Amazon shoppers who frequently purchase hardback and paperback books from the retailer can officially begin replacing those books with e-book versions thanks to Amazon’s new Kindle MatchBook service.

Amazon announced that users could begin taking advantage of the service this morning. For users to purchase the e-books at the discounted price they’ll need to have purchased a new copy at some point from Amazon. Pricing for MatchBook e-books ranges from $.99 to $2.99, depending on where the publisher has set pricing. In some cases, publishers are rewarding those who paid for physical copies with a digital version through Kindle MatchBook at no cost.

As with these types of services there are a few gotchas.

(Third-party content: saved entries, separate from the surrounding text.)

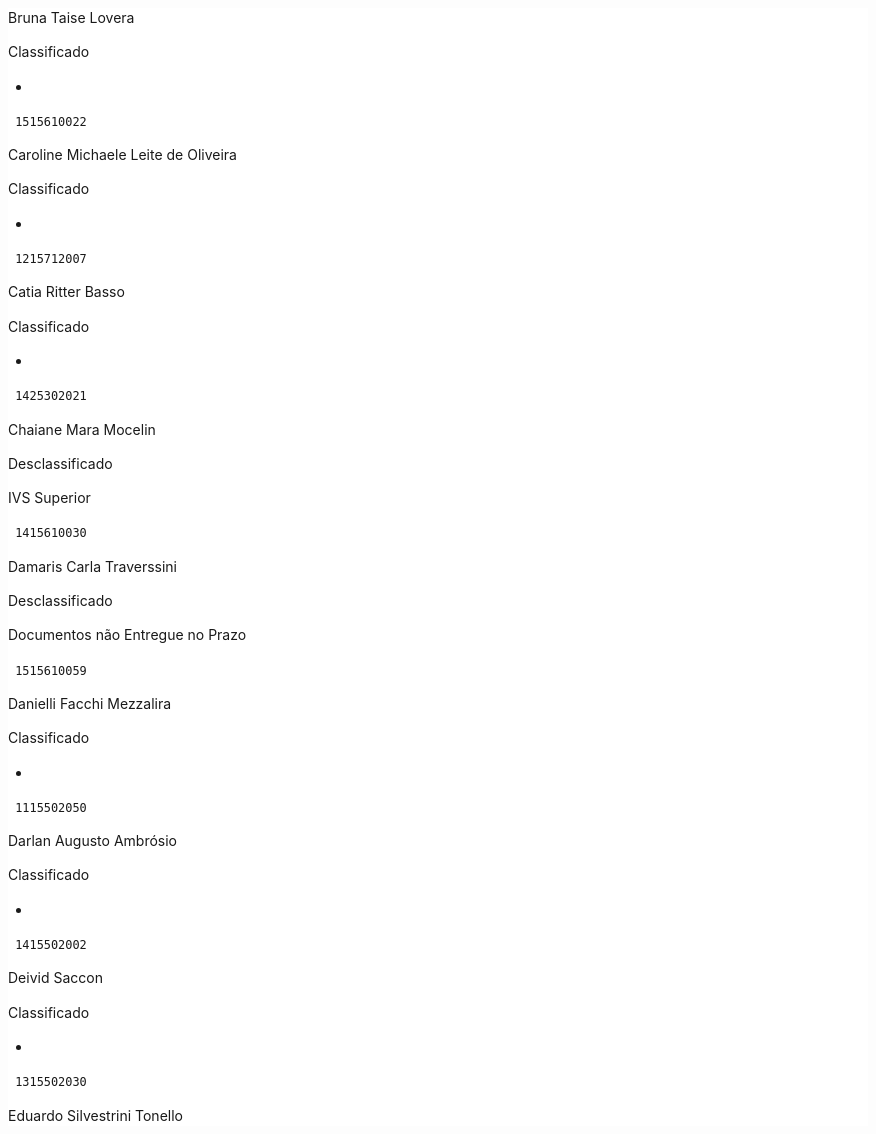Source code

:    Bruna Taise Lovera

   Classificado

   -

     1515610022

   Caroline Michaele Leite de Oliveira

   Classificado

   -

     1215712007

   Catia Ritter Basso

   Classificado

   -

     1425302021

   Chaiane Mara Mocelin

   Desclassificado

   IVS Superior

     1415610030

   Damaris Carla Traverssini

   Desclassificado

   Documentos não Entregue no Prazo

     1515610059

   Danielli Facchi Mezzalira

   Classificado

   -

     1115502050

   Darlan Augusto Ambrósio

   Classificado

   -

     1415502002

   Deivid Saccon

   Classificado

   -

     1315502030

   Eduardo Silvestrini Tonello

The company that owns a book’s publishing rights must have an agreement with Amazon before users can begin redeeming digital versions of their books as a part of the MatchBook service. According to Amazon, there are now 70,000 individual books enrolled in the service.


To Amazon’s credit that is a far cry from the 10,000 books that it had agreements for when it formally announced Kindle MatchBook in September. It has added agreements with HarperCollins, Macmillan, Houghton Mifflin Harcourt, Wiley, Chronicle Books and Marvel.

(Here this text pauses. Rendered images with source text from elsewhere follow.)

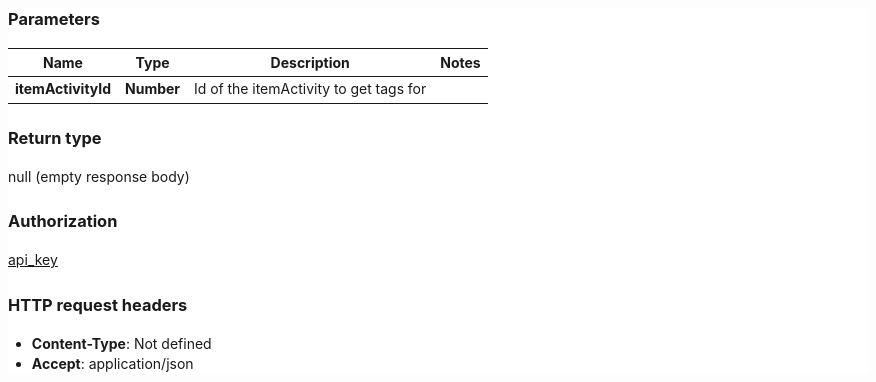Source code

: ### Parameters

Name | Type | Description  | Notes
------------- | ------------- | ------------- | -------------
 **itemActivityId** | **Number**| Id of the itemActivity to get tags for | 

### Return type

null (empty response body)

### Authorization

[api_key](../README.md#api_key)

### HTTP request headers

 - **Content-Type**: Not defined
 - **Accept**: application/json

Read: Amazon’s Kindle MatchBook Brings Discounted Digital Copes to Physical Purchases

As Amazon detailed during the program’s initial announcement, it’s not setting an arbitrary date on when physical copies of these books were purchased. Users can redeem digital copies of books they purchased dating to 1995 – the same year Amazon began selling books.

While the number of books available through MatchBook has grown, it remains to be seen whether the service will mark a turning point for the e-book industry as a whole. Amazon seems to be hoping that the MatchBook program will encourage longtime readers of physical books to adopt the Kindle platform. Amazon may see higher adoption rates overtime, but it’s more likely that current Kindle owners will use the system as a way to digitize the books they owned before they joined the Kindle ecosystem.

Amazon says the upgraded library of MatchBook releases include digital versions of the Life of Pi, Johnny Carson, WOOL and The Alchemist.